Python would be an excellent tool for the job.
I'm not aware of any libraries in Python to deal with validation of CSV files against a spec, but it really shouldn't be too hard to write.
import csv
import math
dataChecker = csv.reader(open('data.csv'))
for row in dataChecker:
if len(row) != 4:
print 'Invalid row length.'
return
my_int = int(row[2])
my_float = float(row[3])
if math.isnan(my_int):
print 'Bad int found'
return
if math.isnan(my_float):
print 'Bad float found'
return
print 'All good!'
Here's a small snippet I made:
import csv
f = csv.reader(open("test.csv"))
for value in f:
value[0] = str(value[0])
value[1] = str(value[1])
value[2] = int(value[2])
value[3] = float(value[3])
If you run that with a file that doesn't have the format your specified, you'll get an exception:
$ python valid.py
Traceback (most recent call last):
File "valid.py", line 8, in <module>
i[2] = int(i[2])
ValueError: invalid literal for int() with base 10: 'a3'
You can then make a try-except ValueError to catch it and let the users know what they did wrong.
There can be a lot of corner-cases for parsing CSV, so you probably don't want to try doing it "by hand". At least start with a package/library built-in to the language that you're using, even if it doesn't do all the "verification" you can think of.
Once you get there, then examine the fields for your list of "illegal" chars, or examine the values in each field to determine they're valid (if you can do so). You also don't even need a regex for this task necessarily, but it may be more concise to do it that way.
You might also disallow embedded \r or \n, \0 or \t. Just loop through the fields and check them after you've loaded the data with your csv lib.
Try Cutplace. It verifies that tabluar data conforms to an interface control document.
Ideally, you want your filtering to be as restrictive as possible - the fewer things you allow, the fewer potential avenues of attack. For instance, a float or int field has a very small number of characters (and very few configurations of those characters) which should actually be allowed. String filtering should ideally be restricted to only what characters people would have a reason to input - without knowing the larger context it's hard to tell you exactly which you should allow, but at a bare minimum the string match regex should require quoting of strings and disallow anything that would terminate the string early.

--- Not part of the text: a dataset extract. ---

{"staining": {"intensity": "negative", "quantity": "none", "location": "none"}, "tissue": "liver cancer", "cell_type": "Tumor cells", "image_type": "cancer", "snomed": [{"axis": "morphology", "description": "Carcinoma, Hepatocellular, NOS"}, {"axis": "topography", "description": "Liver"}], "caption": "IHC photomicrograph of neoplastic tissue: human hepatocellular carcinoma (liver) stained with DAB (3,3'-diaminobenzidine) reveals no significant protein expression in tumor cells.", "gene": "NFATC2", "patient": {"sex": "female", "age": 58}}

Keep in mind, however, that some names may contain things like single quotes ("O'Neil", for instance) or dashes, so you couldn't necessarily rule those out.
Something like...
/"[a-zA-Z' -]+"/
...would probably be ideal for double-quoted strings which are supposed to contain names. You could replace the + with a {x,y} length min/max if you wanted to enforce certain lengths as well.